A stigmatized disease
The tribunal noted that Hepatitis C remains a “largely stigmatized disease.” There are fears about transmission that are fueled by misinformation, combined with moral judgment about how someone may have been infected, that leads to “devaluing a person based on their disease.”
Being terminated because of it had a devastating impact on D’s self-worth. He believed himself unworthy of integrating into society. A colleague of D testified that he overheard other employees making derogatory comments and expressing disgust about Hepatitis C after he was fired.
The remedy: Lost wages
The tribunal said it was satisfied that, without the discrimination, D would have continued his work at Path General Contractors as a general labourer.
D sought $54,080 in lost income, consisting of $31,200 for a 26-week period from Oct. 3, 2018, to April 2, 2019, when he was unemployed. The other $22,880 was the difference in wages between what he was paid at Path and what he earned at his new job for an additional period of 26 weeks.
Noting that he had been on the job for two weeks, and that there was evidence of a work culture at Path of “little respect or support and an environment of toxic masculinity,” it found there was a possibility D would have left because the working environment was unwelcoming and a poor fit.
It ruled a contingency deduction of about 10 per cent was appropriate as a result, so it awarded $48,672 for lost wages.
Injury to dignity
D sought an additional $18,500 for injury to his dignity, feelings and self respect.

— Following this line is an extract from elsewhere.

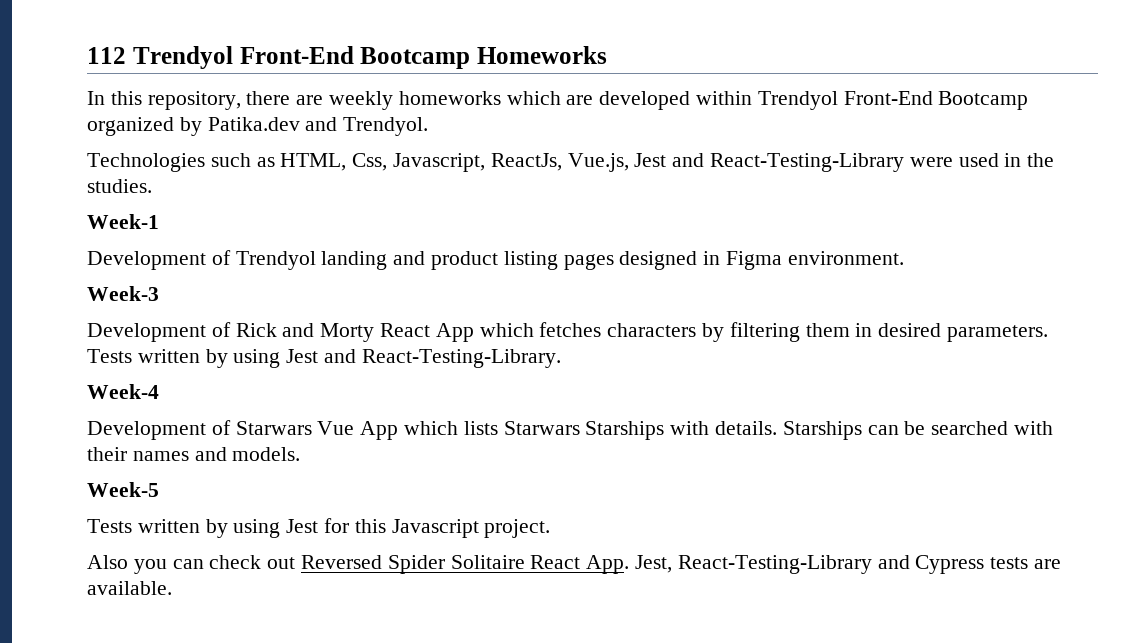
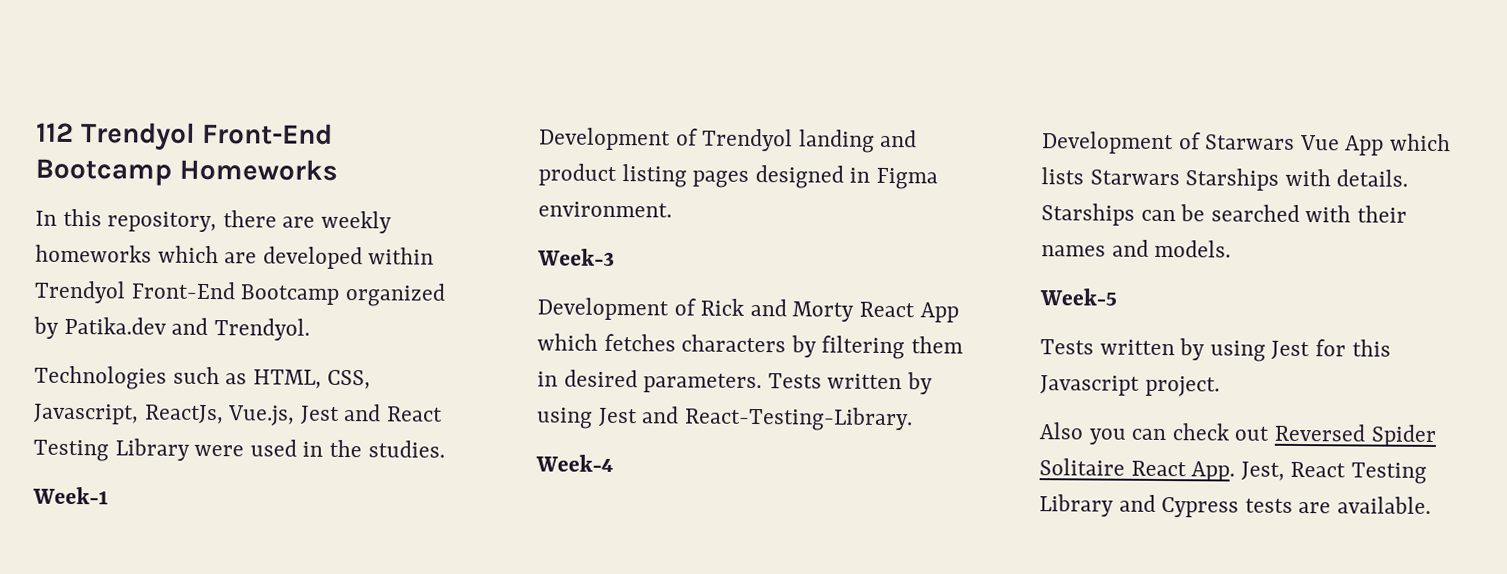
[352,153,388,171] Css, -> [327,369,372,390] CSS,
[710,153,905,172] React-Testing-Library -> [387,406,444,422] [33,438,190,462] React Testing Library
[677,555,872,574] React-Testing-Library -> [1290,461,1428,484] [1039,494,1114,517] React Testing Library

The tribunal said that losing a job is serious.
“Courts and the tribunal have recognized that work is an essential aspect of a person’s identity, self-worth, and emotional well-being,” it said.

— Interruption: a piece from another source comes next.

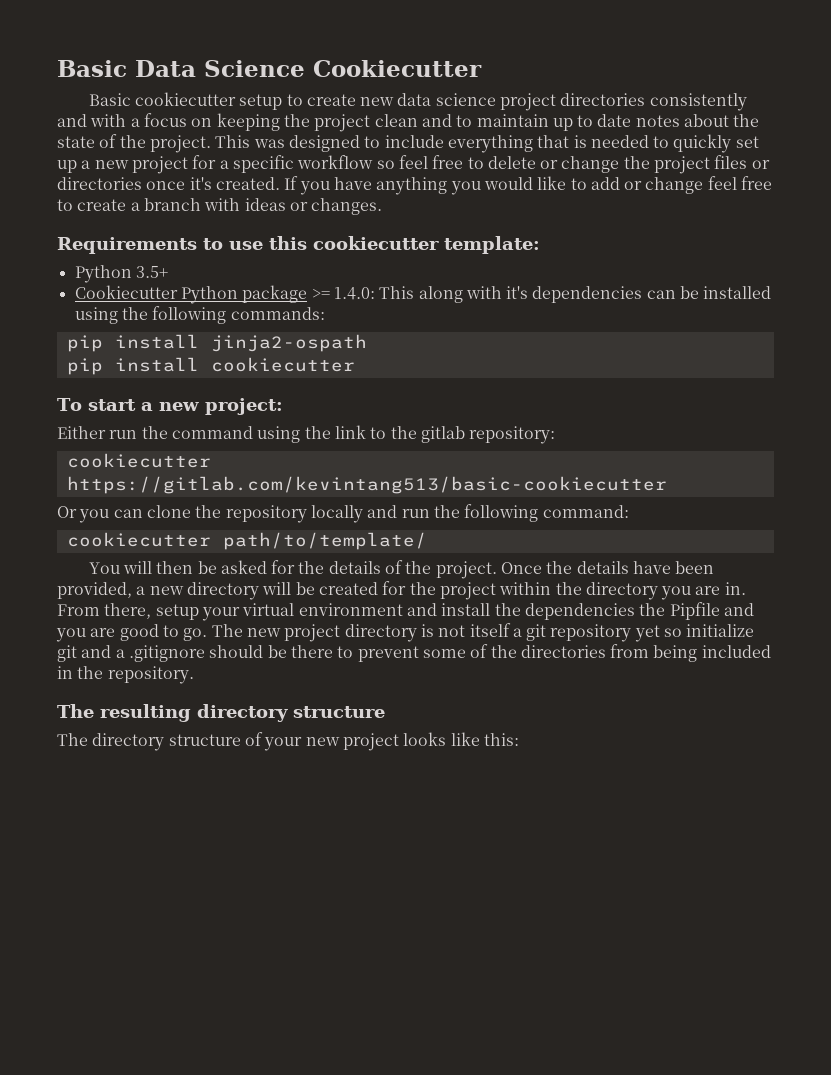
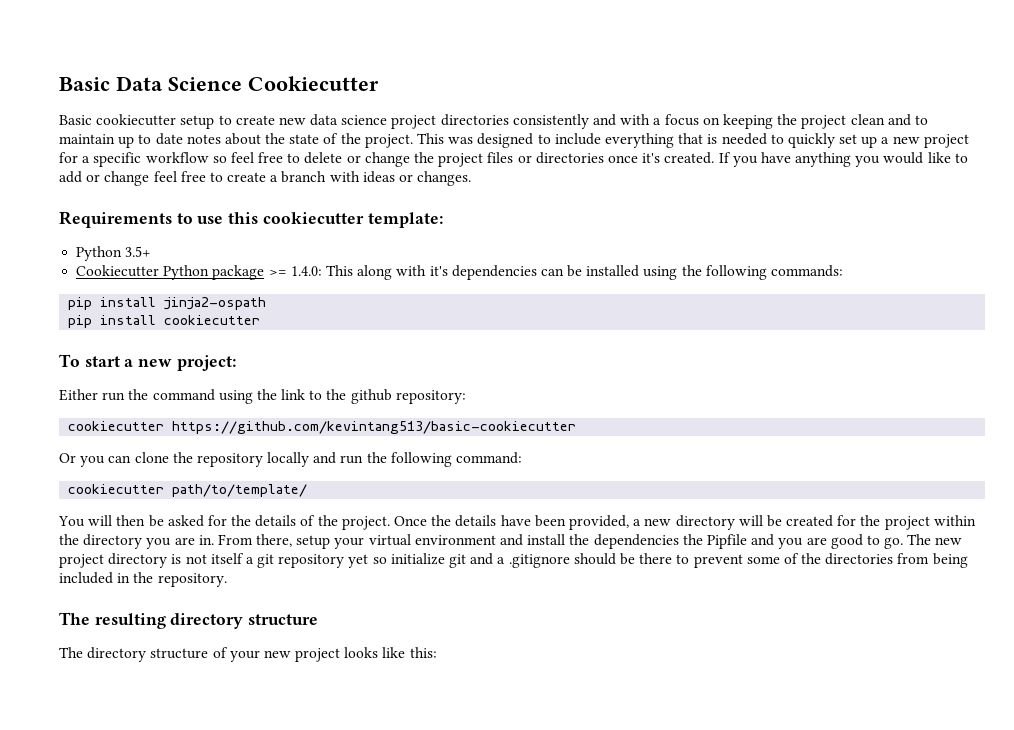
[420,426,465,443] gitlab -> [350,389,392,404] github
[66,476,667,494] https://gitlab.com/kevintang513/basic-cookiecutter -> [172,421,577,434] https://github.com/kevintang513/basic-cookiecutter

The conduct of the employer compounded the seriousness of the discrimination. First, the CSO yelled details about D’s disability in front of other workers and demanded he be fired.
Second, the firing text message came without warning after he arrived on the work site the following day.

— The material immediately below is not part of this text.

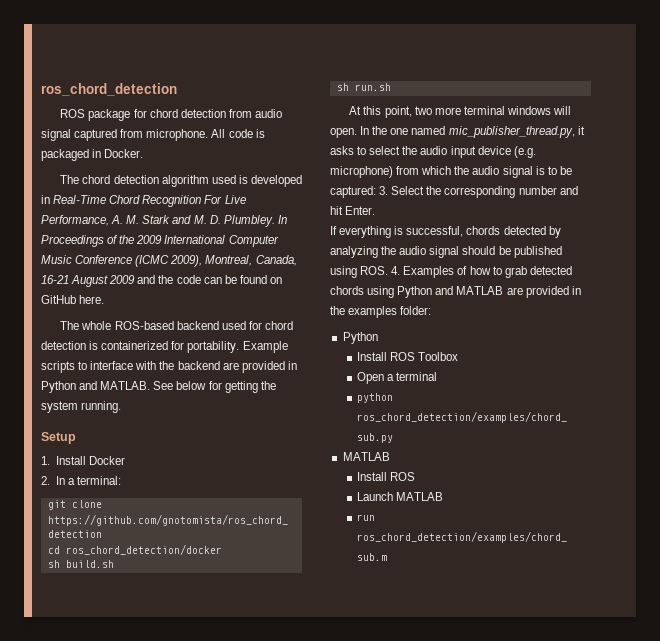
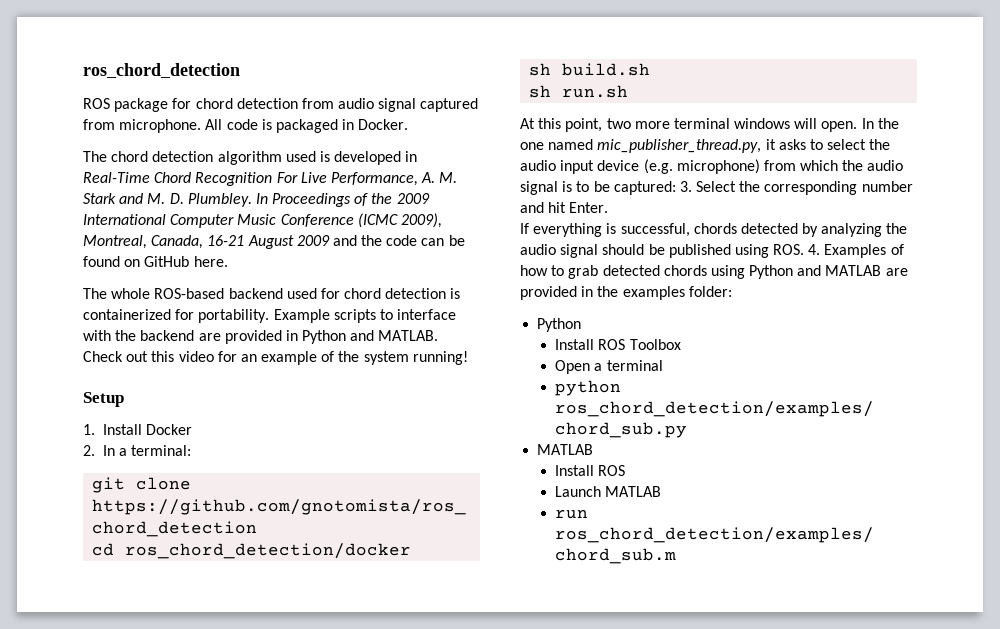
[153,381,258,393] See below for getting -> [83,351,335,365] Check out this video for an example of
[81,401,122,413] running. -> [412,351,468,365] running!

“While electronic communication has become more prevalent, I find that informing an employee they are fired by text is a callous act and shows disregard for the circumstance and is unnecessary where other methods to communicate the termination are available,” it said.
It said the effect all this had on D was the “most significant” factors in its calculation for damages. D described the impact as an “emotional implosion.” He feared judgement, stigma and disdain. He stopped going out in public or interacting with friends. He felt dehumanized and worthless, the tribunal said.
Witnesses who testified said D went from being a positive, happy person to someone filled with anxiety, depression and despair. He stopped reaching out and “became a turtle hiding in a shell.”
In short, it made him feel like his disability was no longer manageable, he had failed his family and was unable to contribute to society.
It awarded $18,500, the full amount he was seeking. That brought the total award to $67,172 plus interest.